Last month we attended the Euro-LLVM meeting, a conference for the LLVM developer community in Europe. We were presenting our poster of our work on the MAchine Guided Energy Efficient Compiler framework, which is nearing the first release version.
The meeting was held in Edinburgh, hosted by the University Department of Computer Science. Edinburgh is one of the oldest Universities in the world and has a very strong record in Computer Science; while perhaps best known for the late Prof. Robin Milner’s theoretical work on parallel and multi-processor computing, it also has a solid reputation for more practical engineering, particularly in processor design and simulation. A visit is always a rewarding intellectual adventure.
This was a big meeting — the best part of 200 attendees. Indeed, if I have a concern about the success of conferences in free and open source software, it is that their size starts to interfere with their role as forums for technical discussion and progress. An event of this this scale gets on the radar of corporate marketing departments and, while they are generous in their financial backing, their presence can sometimes inhibit truly free discussion. I don’t think this was a major problem at this year’s meeting, but the signs of a problem in the making were there: more formal presentations and no proper “birds-of-a-feather” (BoF) sessions.

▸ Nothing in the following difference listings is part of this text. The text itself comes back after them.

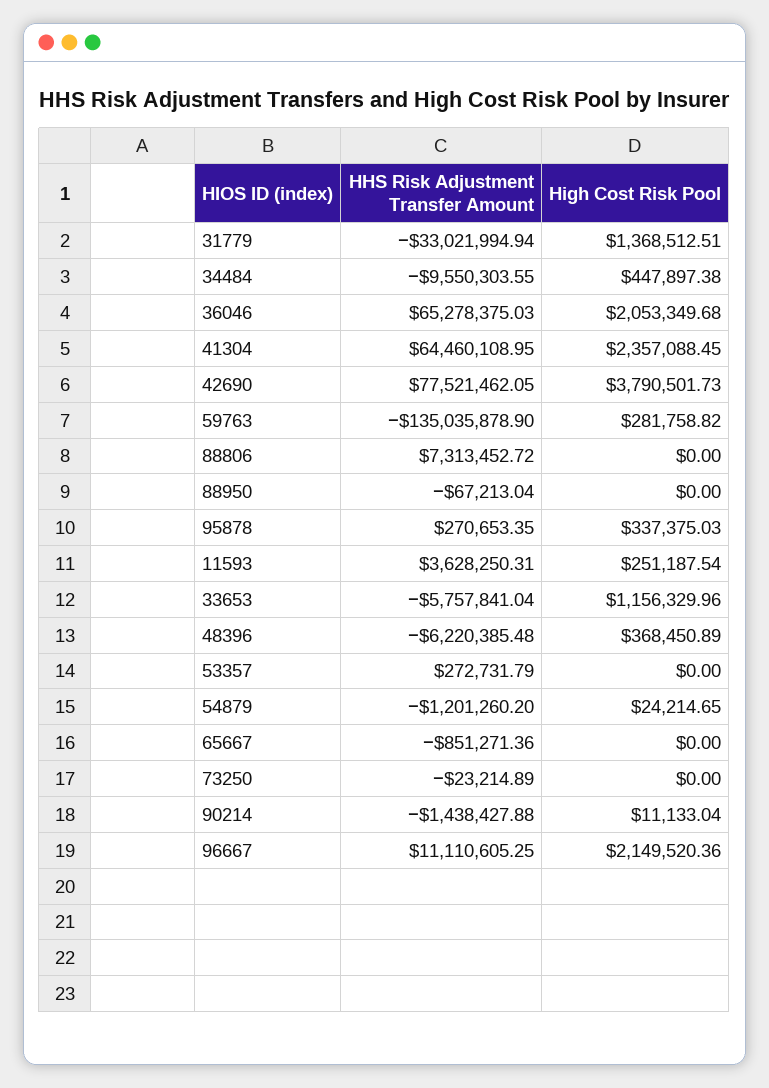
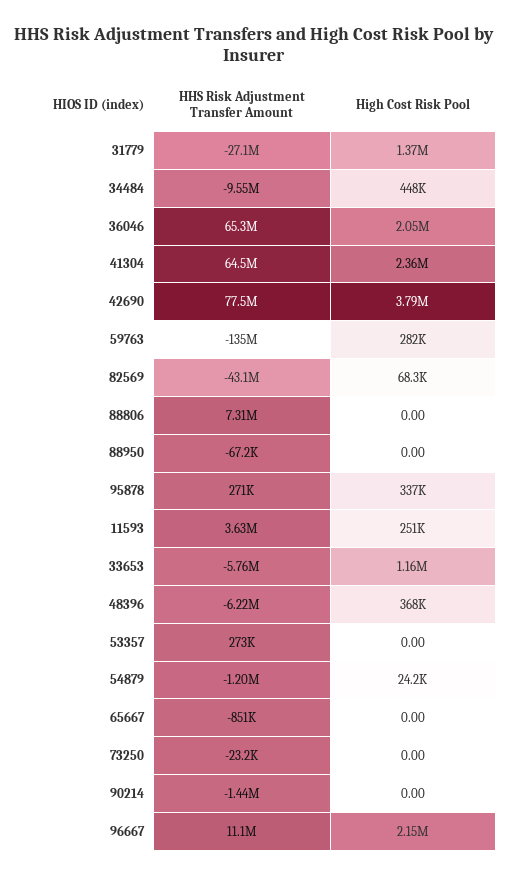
HHS Risk Adjustment Transfer Amount, 31779: -33021994.94 -> -27100000
High Cost Risk Pool, 90214: 11133.04 -> 0
HHS Risk Adjustment Transfer Amount, 82569: none -> -43100000
High Cost Risk Pool, 82569: none -> 68300

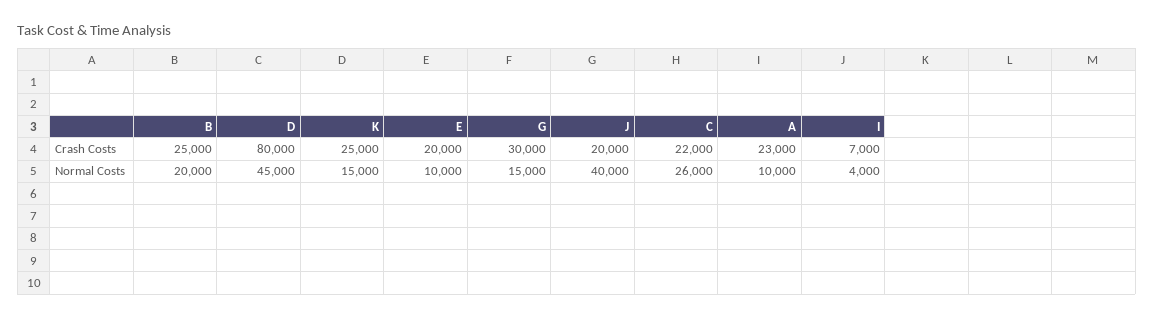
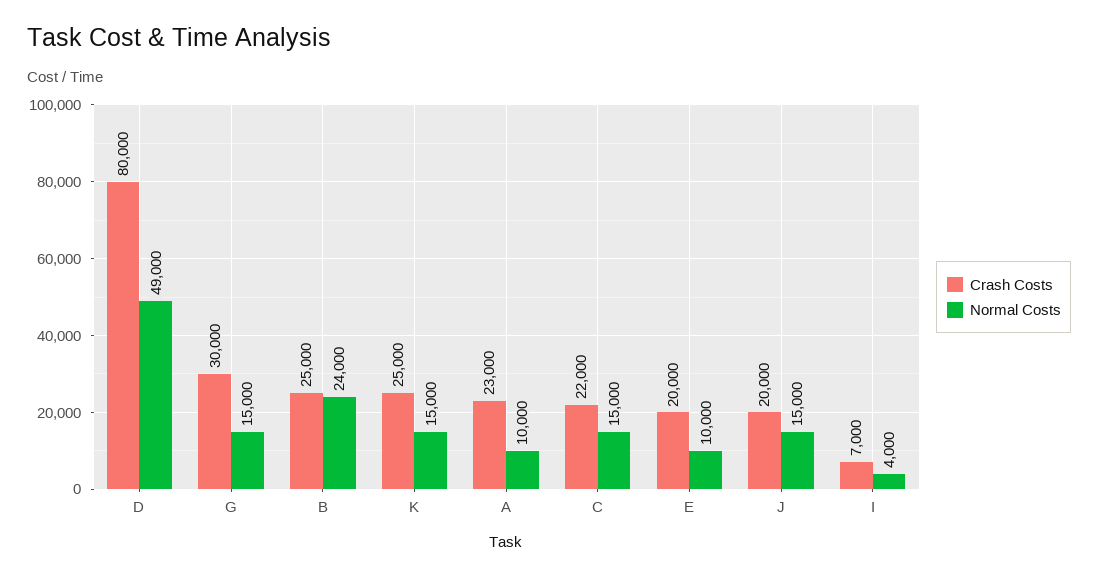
Normal Costs, B: 20000 -> 24000
Normal Costs, D: 45000 -> 49000
Normal Costs, J: 40000 -> 15000
Normal Costs, C: 26000 -> 15000

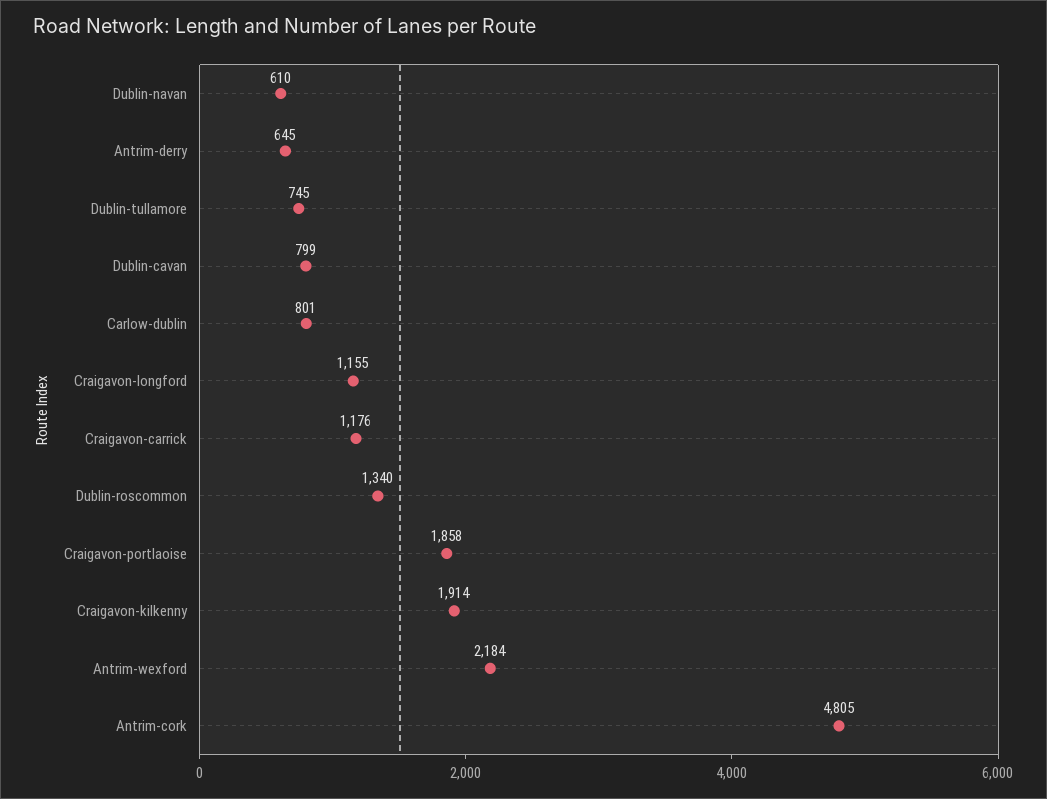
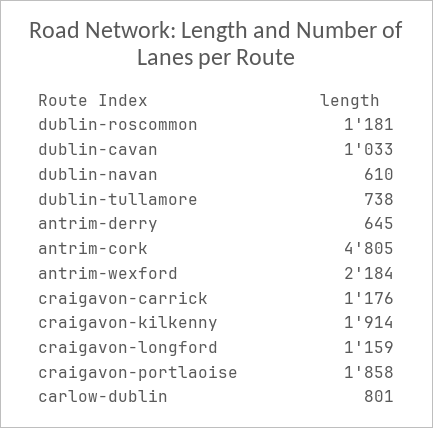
Dublin-tullamore: 745 -> 738
Dublin-cavan: 799 -> 1033
Craigavon-longford: 1155 -> 1159
Dublin-roscommon: 1340 -> 1181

They key themes that I picked out of this meeting were threefold:
- LLVM is becoming mainstream in two areas: ARM architectures (plenty of senior ARM and Qualcomm attendees) and graphics systems, particularly using OpenCL (big attendance from Sony and CodePlay). It remains a popular choice for PhD students, being easier to pick up than GCC. However, I was surprised that its adoption by OpenBSD as the default compiler was not discussed.
- LLVM is not yet breaking out of its core architecture families of ARM, Intel and PowerPC. This may be a side-effect of the dominance of a relatively small number of large corporations, but I had hoped to hear about LLVM on processors that are not 32- or 64-bit Stanford architectures with lots of registers. Indeed, looking at the talks, it seems that LLVM is the compiler if you want to experiment with different front ends — for example, the talk on LLVM for Erlang — rather than targeting a very wide range of architectures.
- The LLVM community sees its work on C++11 and the upcoming C++14 as a key advantage (implicitly, “we’re better than GCC on this“). It can only be good for industry to have competition in standards compliance.
I was pleased to see several attendees who are also active participants in the GNU Tools Cauldron. It can be tempting to consider LLVM and GCC as head-to-head competitors, but in reality they are both complex modern compilers, and the front-line engineers are much more interested in taking compiler technology forward, than in tribal wards defending just one particular project.
That is Embecosm’s view. We develop both GCC and LLVM compilers for customers. And indeed, notwithstanding my second point above, if you want LLVM for an embedded system, possibly with less than 32-bit addressing, or where address and code spaces are separate or maybe even word addressed, it can be done. And Embecosm are the people to do it for you.